#### [WORK ORDER]
Update all of the data below by replacing every "волонтеров" with "добровольцев" and leaving everything else unchanged. Give the updated text without the pictures.

[Opening EXERCISE INPUT section]

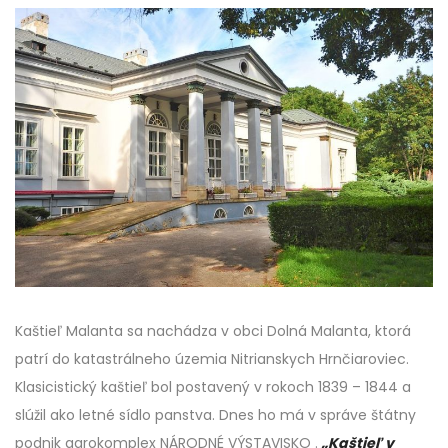
Kaštieľ Malanta sa nachádza v obci Dolná Malanta, ktorá
patrí do katastrálneho územia Nitrianskych Hrnčiaroviec.
Klasicistický kaštieľ bol postavený v rokoch 1839 – 1844 a
slúžil ako letné sídlo panstva. Dnes ho má v správe štátny
podnik agrokomplex NÁRODNÉ VÝSTAVISKO .
„Kaštieľ v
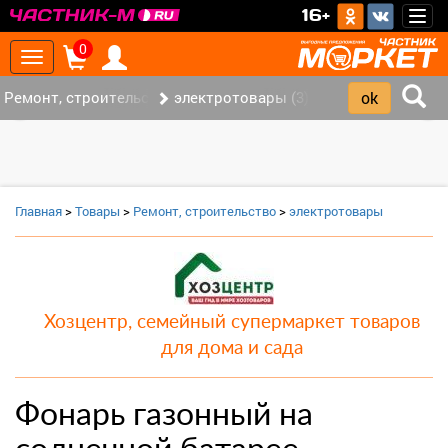
>
16+
Togg
navig
0
Toggle
navigation
Ремонт, строительство (7)
электротовары (3)
‹
›
Главная
>
Товары
>
Ремонт, строительство
>
электротовары
Хозцентр, семейный супермаркет товаров
для дома и сада
Фонарь газонный на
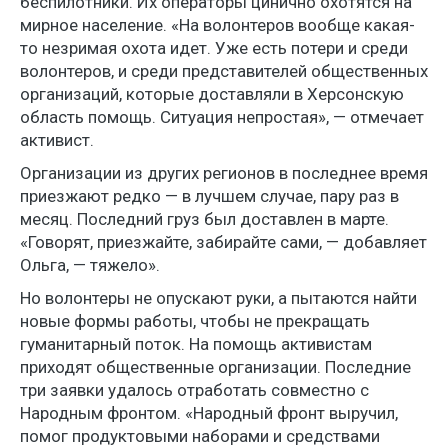
беспилотники. Их операторы цинично охотятся на
мирное население. «На волонтеров вообще какая-
то незримая охота идет. Уже есть потери и среди
волонтеров, и среди представителей общественных
организаций, которые доставляли в Херсонскую
область помощь. Ситуация непростая», — отмечает
активист.
Организации из других регионов в последнее время
приезжают редко — в лучшем случае, пару раз в
месяц. Последний груз был доставлен в марте.
«Говорят, приезжайте, забирайте сами, — добавляет
Ольга, — тяжело».
Но волонтеры не опускают руки, а пытаются найти
новые формы работы, чтобы не прекращать
гуманитарный поток. На помощь активистам
приходят общественные организации. Последние
три заявки удалось отработать совместно с
Народным фронтом. «Народный фронт выручил,
помог продуктовыми наборами и средствами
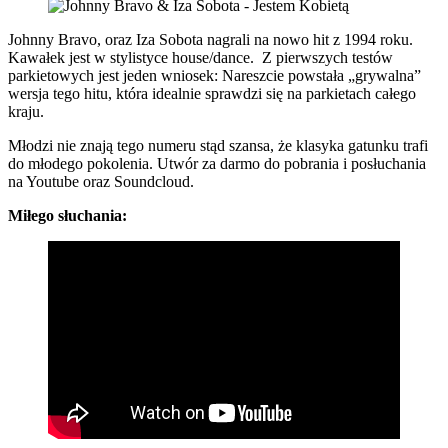
Johnny Bravo, oraz Iza Sobota nagrali na nowo hit z 1994 roku.
Kawałek jest w stylistyce house/dance. Z pierwszych testów
parkietowych jest jeden wniosek: Nareszcie powstała „grywalna”
wersja tego hitu, która idealnie sprawdzi się na parkietach całego
kraju.
Młodzi nie znają tego numeru stąd szansa, że klasyka gatunku trafi
do młodego pokolenia. Utwór za darmo do pobrania i posłuchania
na Youtube oraz Soundcloud.
Miłego słuchania:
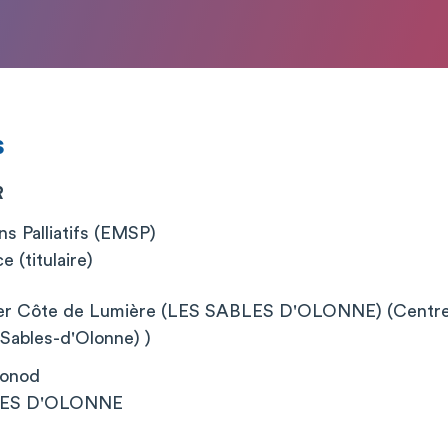
s
R
s Palliatifs (EMSP)
 (titulaire)
ier Côte de Lumière (LES SABLES D'OLONNE) (Centre 
Sables-d'Olonne) )
Monod
LES D'OLONNE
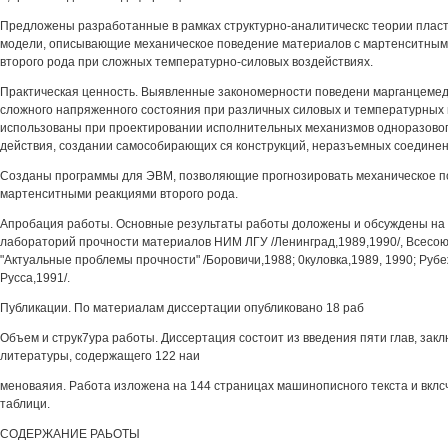
Предложены разработанные в рамках структурно-аналитическс теории плас
модели, описывающие механическое поведение материалов с мартенситны
второго рода при сложных температурно-силовых воздействиях.
Практическая ценность. Выявленные закономерности поведени марганцемед
сложного напряженного состояния при различных силовых и температурных 
использованы при проектировании исполнительных механизмов одноразовог
действия, создании самособирающих ся конструкций, неразъемных соединени
Созданы программы для ЭВМ, позволяющие прогнозировать механическое п
мартенситными реакциями второго рода.
Апробация работы. Основные результаты работы доложены и обсуждены на
лабораторий прочности материалов НИМ ЛГУ /Ленинград,1989,1990/, Всесо
"Актуальные проблемы прочности" /Боровичи,1988; 0куловка,1989, 1990; Руб
Русса,1991/.
Публикации. По материалам диссертации опубликовано 18 раб
Объем и струк7ура работы. Диссертация состоит из введения пяти глав, закл
литературы, содержащего 122 наи
меноваяия. Работа изложена на 144 страницах машинописного текста и вклсч
таблици.
СОДЕРЖАНИЕ РАЬОТЫ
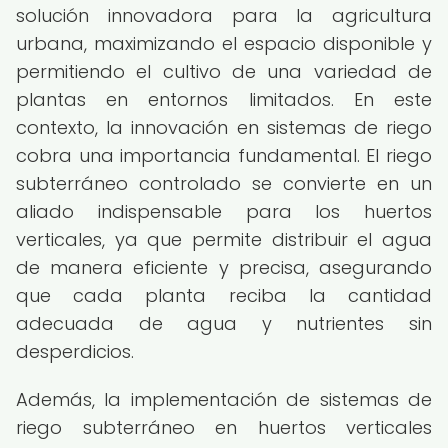
solución innovadora para la agricultura
urbana, maximizando el espacio disponible y
permitiendo el cultivo de una variedad de
plantas en entornos limitados. En este
contexto, la innovación en sistemas de riego
cobra una importancia fundamental. El riego
subterráneo controlado se convierte en un
aliado indispensable para los huertos
verticales, ya que permite distribuir el agua
de manera eficiente y precisa, asegurando
que cada planta reciba la cantidad
adecuada de agua y nutrientes sin
desperdicios.
Además, la implementación de sistemas de
riego subterráneo en huertos verticales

[Closing EXERCISE INPUT section]

#### [EXPECTED OUTPUT]
Kaštieľ Malanta sa nachádza v obci Dolná Malanta, ktorá
patrí do katastrálneho územia Nitrianskych Hrnčiaroviec.
Klasicistický kaštieľ bol postavený v rokoch 1839 – 1844 a
slúžil ako letné sídlo panstva. Dnes ho má v správe štátny
podnik agrokomplex NÁRODNÉ VÝSTAVISKO .
„Kaštieľ v
>
16+
Togg
navig
0
Toggle
navigation
Ремонт, строительство (7)
электротовары (3)
‹
›
Главная
>
Товары
>
Ремонт, строительство
>
электротовары
Хозцентр, семейный супермаркет товаров
для дома и сада
Фонарь газонный на
беспилотники. Их операторы цинично охотятся на
мирное население. «На добровольцев вообще какая-
то незримая охота идет. Уже есть потери и среди
добровольцев, и среди представителей общественных
организаций, которые доставляли в Херсонскую
область помощь. Ситуация непростая», — отмечает
активист.
Организации из других регионов в последнее время
приезжают редко — в лучшем случае, пару раз в
месяц. Последний груз был доставлен в марте.
«Говорят, приезжайте, забирайте сами, — добавляет
Ольга, — тяжело».
Но волонтеры не опускают руки, а пытаются найти
новые формы работы, чтобы не прекращать
гуманитарный поток. На помощь активистам
приходят общественные организации. Последние
три заявки удалось отработать совместно с
Народным фронтом. «Народный фронт выручил,
помог продуктовыми наборами и средствами
Johnny Bravo, oraz Iza Sobota nagrali na nowo hit z 1994 roku.
Kawałek jest w stylistyce house/dance. Z pierwszych testów
parkietowych jest jeden wniosek: Nareszcie powstała „grywalna”
wersja tego hitu, która idealnie sprawdzi się na parkietach całego
kraju.
Młodzi nie znają tego numeru stąd szansa, że klasyka gatunku trafi
do młodego pokolenia. Utwór za darmo do pobrania i posłuchania
na Youtube oraz Soundcloud.
Miłego słuchania:
s
R
s Palliatifs (EMSP)
 (titulaire)
ier Côte de Lumière (LES SABLES D'OLONNE) (Centre 
Sables-d'Olonne) )
Monod
LES D'OLONNE
Предложены разработанные в рамках структурно-аналитическс теории плас
модели, описывающие механическое поведение материалов с мартенситны
второго рода при сложных температурно-силовых воздействиях.
Практическая ценность. Выявленные закономерности поведени марганцемед
сложного напряженного состояния при различных силовых и температурных 
использованы при проектировании исполнительных механизмов одноразовог
действия, создании самособирающих ся конструкций, неразъемных соединени
Созданы программы для ЭВМ, позволяющие прогнозировать механическое п
мартенситными реакциями второго рода.
Апробация работы. Основные результаты работы доложены и обсуждены на
лабораторий прочности материалов НИМ ЛГУ /Ленинград,1989,1990/, Всесо
"Актуальные проблемы прочности" /Боровичи,1988; 0куловка,1989, 1990; Руб
Русса,1991/.
Публикации. По материалам диссертации опубликовано 18 раб
Объем и струк7ура работы. Диссертация состоит из введения пяти глав, закл
литературы, содержащего 122 наи
меноваяия. Работа изложена на 144 страницах машинописного текста и вклсч
таблици.
СОДЕРЖАНИЕ РАЬОТЫ
solución innovadora para la agricultura
urbana, maximizando el espacio disponible y
permitiendo el cultivo de una variedad de
plantas en entornos limitados. En este
contexto, la innovación en sistemas de riego
cobra una importancia fundamental. El riego
subterráneo controlado se convierte en un
aliado indispensable para los huertos
verticales, ya que permite distribuir el agua
de manera eficiente y precisa, asegurando
que cada planta reciba la cantidad
adecuada de agua y nutrientes sin
desperdicios.
Además, la implementación de sistemas de
riego subterráneo en huertos verticales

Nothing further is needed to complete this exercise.